The strength of the HPV response depends on species, age, gender, pCO2, pH, and methodology employed [11,14–16], although its effector mechanism is independent from these factors. HPV is a highly conserved process in mammals [17–19], birds [20], reptiles [21], and even fish [22]. HPV is triggered by mild hypoxia (alveolar pO2<100 mm Hg) [18]. The precapillary smooth muscle layer of the resistance vessels, located at the acinus entrance, has been identified as the effector cell type [23–26]. Since isolated pulmonary artery smooth muscle cells (PASMC) respond to hypoxia by contraction and an elevation in intracellular Ca2+ levels, these cells represent both the sensor and effector cell type [27–31] in the context of acute hypoxia. For sustained (>30 min) hypoxia, a contribution of endothelial cells must also be considered [32,33].
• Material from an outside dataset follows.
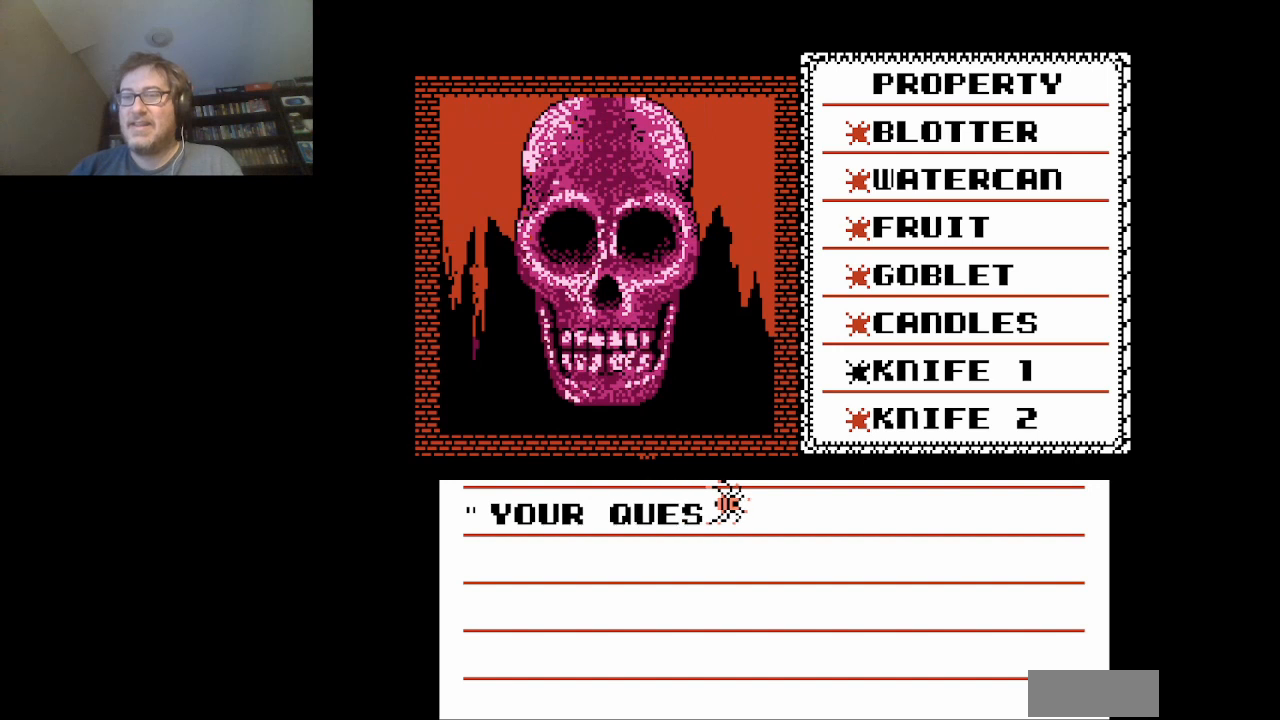
{"buttons": [], "events": []}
The kinetics of sustained HPV have not been fully resolved [34–36]. There is no doubt that HPV occurs, and that HPV can be rapidly switched off, since HPV has to adapt perfusion to ventilation immediately upon changes in the alveolar oxygen partial pressure [18]. For sustained hypoxia a temporary vasodilation has been described, followed by a secondary vasoconstrictor response. Sustained HPV may be of major relevance for continuous ventilation-perfusion matching and under conditions of generalised hypoxia, which results in pulmonary hypertension.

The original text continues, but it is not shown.